Page excerpt:
- - -

A while ago I knit up The Flame some fingerless mittens out of some long discontinued, and much treasured, Classic Elite Maya yarn.  Those Mitts pattern from A Friend to Knit With.  Sorry for all the hyper linkage but for some reason the link on her sidebar, as well as the one or Ravelry, is not working for me so I direct you to her post that describes them instead of the PDF.  Anyways The Flame wore his mitts daily, summer and winter, for a year and half or so until his boss’ boss noticed them and stated they were against dress code.  Stinky boss.  The Flame then brought them home to be washed and last weekend went hunting for them since his hands were cold.  They were not to be found anywhere :(

Another pair of Those Mitts then.  This time in some Rowan 4-ply botany held doubled and, I really hesitate to say this since he reads my blog, maybe a second ball of Dale yarns Baby Ull.  I say maybe because only one ball had a tag tucked into it {the botany} and I couldn’t tell any difference between feel or color however one seems a wee bit smaller and thinner than the other.  Either way he now has 4 black mitts and unless some hussy is grabbing at his hands nobody will notice the difference.  At least he will have 4 when I manage to locate the other two.

Interesting idea crossed my path while looking for the pattern was found amongst the toast comments~ of losing one and knitting another right quick.  Mismatched toasts and mitts sound like fun.  The Flame, being more conservative than I, just wanted black so the mismatched will be due to yarn texture not color.  Black Mitts:

 

Drunken Spider

Dorothy Siemens of Fiddlesticks Knitting gets major kudos for clear, easy to understand patterns.  This is the second design of hers I have worked and the process along with the finished product exceed all expectations.  The pattern itself was a gift from Stitchingirl Toni, whose blog is lost to time, in 2006.  The yarn is Knit Picks Shadow in Vineyard.  The Inky-Dinky Spider Stole combined with a nice strong grape ends up with a drunken spider.  Love!  Particularly nice touches were the working of edging along with shawl.  I really appreciate not having to slog a shawl when I think my knitting is done.  Somehow edgings always seem to take longer than the actual body of stoles.  Especially if you are not going to knit back backwards and have to flip it back and forth to work a few stitches perpendicular to body.

The Shawl incorporates two of my favorite shetland patterns.  Every time I see something with the birds eye pattern I am automatically wowed even tho it is not particularly difficult.  I do realize that different people call patterns by different names but here is what I am talking about:

 

 

The next pattern that I really love is what I consider to be spiders webs…. even before doing this stole.  I think of it as totally trip-y and very psychedelic.  My eyes get confused whenever I see it.  I have no idea what it is known as but to my mind it embodies Op Art and I love it.   My next project, okay current project, incorporates  it as well.

- - -

Text data extracted from pages:
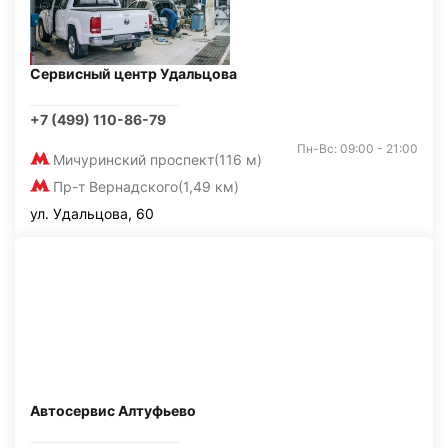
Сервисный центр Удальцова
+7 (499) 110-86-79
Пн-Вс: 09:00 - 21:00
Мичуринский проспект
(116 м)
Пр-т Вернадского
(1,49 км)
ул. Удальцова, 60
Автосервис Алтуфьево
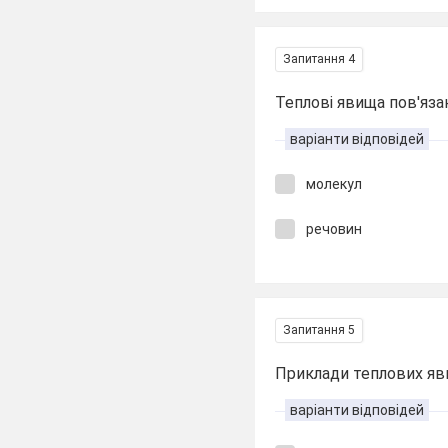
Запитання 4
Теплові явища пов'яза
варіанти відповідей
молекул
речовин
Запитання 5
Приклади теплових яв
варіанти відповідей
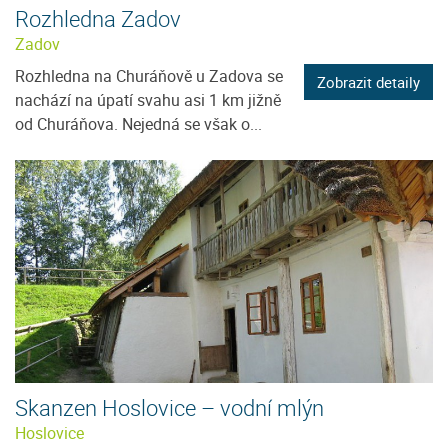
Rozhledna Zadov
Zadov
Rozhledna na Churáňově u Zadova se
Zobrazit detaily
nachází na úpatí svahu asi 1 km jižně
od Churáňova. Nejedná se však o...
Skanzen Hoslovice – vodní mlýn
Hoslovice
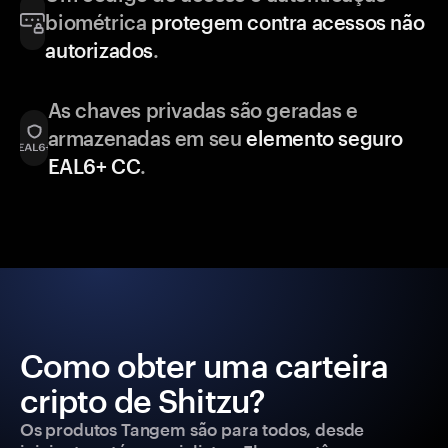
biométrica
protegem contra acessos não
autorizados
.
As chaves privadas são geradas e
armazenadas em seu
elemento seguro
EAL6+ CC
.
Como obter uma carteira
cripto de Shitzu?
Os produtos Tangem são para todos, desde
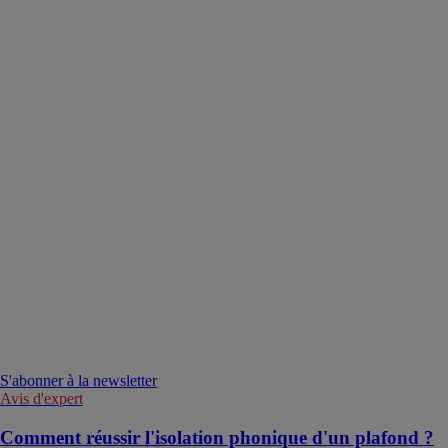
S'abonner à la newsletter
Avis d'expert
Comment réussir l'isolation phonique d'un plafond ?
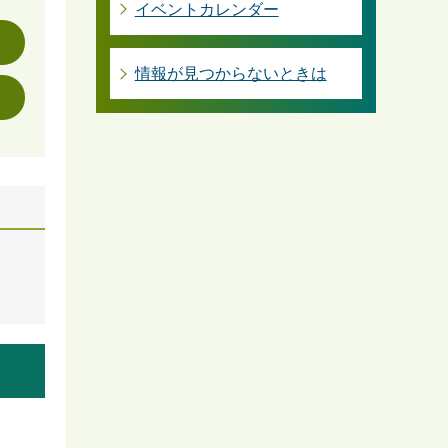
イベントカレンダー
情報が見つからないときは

- - -

Exercise instructions:
• a. In the knitting blog post, what yarn was used for the Drunken Spider stole?
• b. Please list every yarn named in the knitting blog post.
• c. Carry the knitting blog post on from its final sentence.

Answers to the tasks:
• a. Knit Picks Shadow in Vineyard.

• b.
- Classic Elite Maya
- Rowan 4-ply botany
- Dale yarns Baby Ull
- Knit Picks Shadow in Vineyard

• c.
 

 

These two  patterns make up the bulk of this stole and if you can’t tell I am beyond pleased.  Knitting wise it didn’t take me much time although I started this one quite a while ago.  It has been languishing for months with a mere weeks work left to do!  Actually once I started it a year ago I was kicking myself for not working on it sooner.  I think my main reason for hesitating was fear of running out of yarn.  I ended up with over a full skein leftover so I just need to stop fretting about such things.  My shawl did end up a wee bit smaller than called for but I cannot imagine it at a looser gauge or stretched more tautly.  The extra 3 inches or so in length would mean I couldn’t have blocked it on my bed anyways.  Although yesterday, while I was pinning it out, I started musing if a person could justify buying a king sized bed for blocking purposes.

All in all January was a good knitting month.  I finished the SSK and a pair of socks for the flame and a lovely shawl for me.  I am full of stashdown Win!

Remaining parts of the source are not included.